ModelSizeSpeedAccuracyBest For
tiny39 MBFastestBasicQuick previews
base74 MBFastGoodGeneral use
small244 MBMediumBetterDefault choice
medium769 MBSlowerExcellentImportant content
large1.5 GBSlowestBestCritical accuracy
# Install specific model
memvid models install whisper-medium

# Use installed model
memvid put memory.mv2 --input audio.mp3 --whisper-model medium

Language Support

Whisper supports 99 languages. Specify for better accuracy:
# English
memvid put memory.mv2 --input audio.mp3 --language en

# Spanish
memvid put memory.mv2 --input audio.mp3 --language es

# Mandarin Chinese
memvid put memory.mv2 --input audio.mp3 --language zh

# Auto-detect (slower)
memvid put memory.mv2 --input audio.mp3 --detect-language

Ingesting Video

Basic Usage

# Ingest video (transcribes audio + extracts frames)
memvid put memory.mv2 --input meeting.mp4

# Video only (no audio transcription)
memvid put memory.mv2 --input silent-video.mp4 --no-transcribe

# Audio only (skip frame extraction)
memvid put memory.mv2 --input video.mp4 --audio-only

Frame Extraction

# Extract key frames for visual search
memvid put memory.mv2 --input video.mp4 --extract-frames

# Control frame density
memvid put memory.mv2 --input video.mp4 --frame-interval 30  # Every 30 seconds

# Extract specific number of frames
memvid put memory.mv2 --input video.mp4 --max-frames 50

Visual Embeddings

Enable CLIP embeddings for visual search:
# Enable visual embeddings for frames
memvid put memory.mv2 --input video.mp4 --clip-embeddings

# Search by visual content
memvid find memory.mv2 --query "person at whiteboard" --mode clip

Searching Transcribed Content

# Search transcription text
memvid find memory.mv2 --query "quarterly revenue"

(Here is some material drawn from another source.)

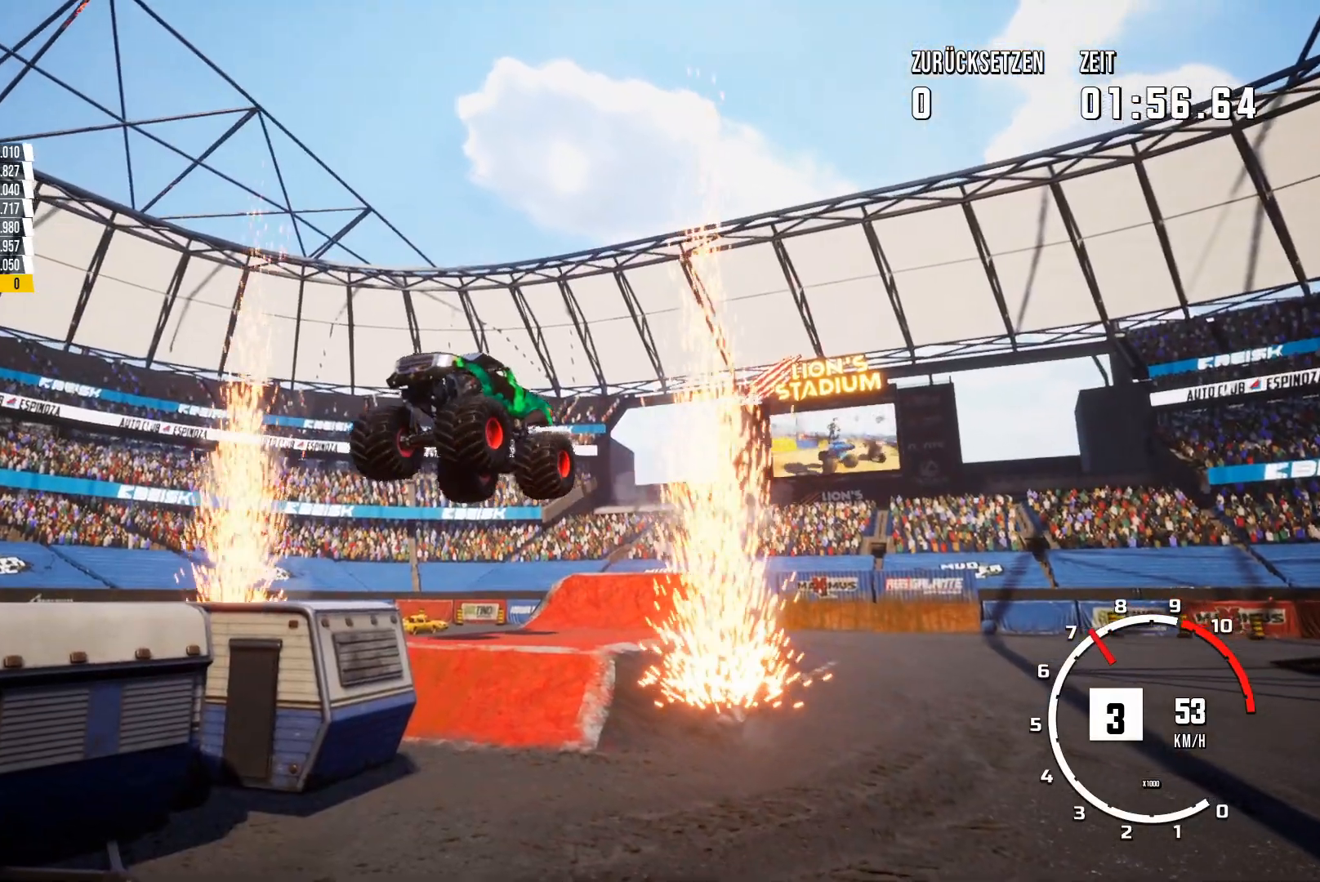
{"buttons": [], "left_stick": "center", "events": []}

# Search with timestamp context
memvid find memory.mv2 --query "action items" --json

# Results include timecodes:
# {
#   "frame_id": "frame_abc123",
#   "text": "The action items from this meeting are...",
#   "timestamp": "00:15:32",
#   "source": "meeting.mp4"
# }

Ask Questions

# Ask about audio/video content
memvid ask memory.mv2 --question "What were the main decisions from the meeting?"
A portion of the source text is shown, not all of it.